Vera looked up at him, her hair falling over her shoulders, brown eyes crinkled with a haunting smile. “I know, but look what I found.”
He bent and pushed a hand through the matted pine straw. Small green stalks barely cleared the fertile loam. “Crocus?”
“Yes,” she breathed, passing a bare hand over the tiny new growth rising in the grayness. “Ryan planted them when he was a child. Some years they don’t come up. I don’t know why, but this year they’re making an appearance.”
“A sign of good fortune, I bet. Better cover them well,” he said, straightening and eyeing the low, dark clouds. “Those clouds carry rain and with temperatures dipping tonight, we might have a freeze.”
She carefully covered the plants then stood. She brushed her hands on her worn jeans and pulled her hair to the side. She looked much younger than her fifty years.
“Did you bring her back?”
Rick stiffened, dread uncoiling in his stomach. How did Vera know about Kate?
“He can’t keep secrets from me, Rick,” she said softly, tucking her hands into her back pockets and shivering. The wind had picked up and the jacket she wore afforded little protection against the air sweeping across the hilled pasture.
“Don’t get involved in this, Vera.”
She shrugged. “I know my husband. Knew what kind of man he was before I married him. A secret love child comes as no surprise to me.”
Love child? Rick didn’t think the term could be applied to Kate. Not the way Justus had talked about her mother. Rick didn’t sense any tenderness where Susie Newman was concerned. She’d been just another woman who’d thought she could catch the mighty Justus Mitchell and failed.
Rick studied the woman who hadn’t. Her face bore the tale of losing her only child and surviving her husband’s declining health, yet, she was lovely. Touched by time and misfortune, Vera still held traces of that Alabama Southern belle she’d been. She was a woman who could serve up coffee and pound cake with the hands she’d just used to transplant a hydrangea or nurse a sick child.
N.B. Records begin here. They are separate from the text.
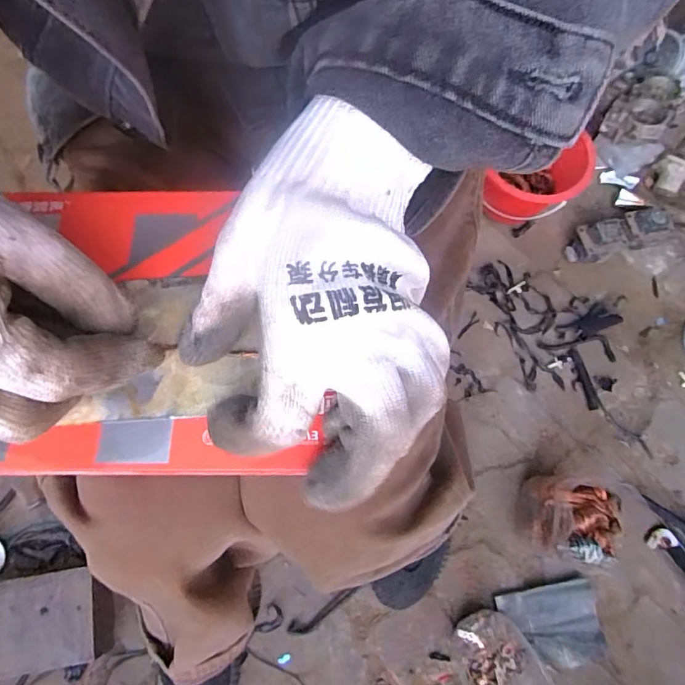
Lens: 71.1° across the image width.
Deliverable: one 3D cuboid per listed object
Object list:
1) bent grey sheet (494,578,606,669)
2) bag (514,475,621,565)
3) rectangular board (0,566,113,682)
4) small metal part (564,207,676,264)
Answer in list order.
[{"bbox_3d":[0.288,0.389,0.657,0.130,0.019,0.100,-11,73,-3],"label":"bent grey sheet"},{"bbox_3d":[0.296,0.234,0.641,0.081,0.150,0.102,11,73,4],"label":"bag"},{"bbox_3d":[-0.444,0.379,0.642,0.240,0.058,0.117,-10,73,-2],"label":"rectangular board"},{"bbox_3d":[0.463,-0.183,0.811,0.172,0.056,0.065,-19,73,-5],"label":"small metal part"}]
She’d been Rick’s only friend for a while…aside from the gangly boy who’d dogged his heels when he’d first come to live at Cottonwood.
“You’ve talked to him about this girl?” he asked as he walked toward the rear of the house.
She followed, tossing her gardening gloves onto a bench outside the mudroom. “Not exactly, no. But I always know what’s going on, Rick.”
“So you’re just pretending not to?”
Vera smiled. “Of course. Justus will tell me when he’s ready. He thinks I’m weak. That I have to be protected.”
For good reason. Vera had been hovering on the edge of severe depression since Ryan’s passing. Few things brought her joy.
They entered the kitchen where Rick’s grandmother Rosa ruled. Rosa had been with Justus for over forty years. She ran Cottonwood, and she was the reason for every good thing in Rick’s life.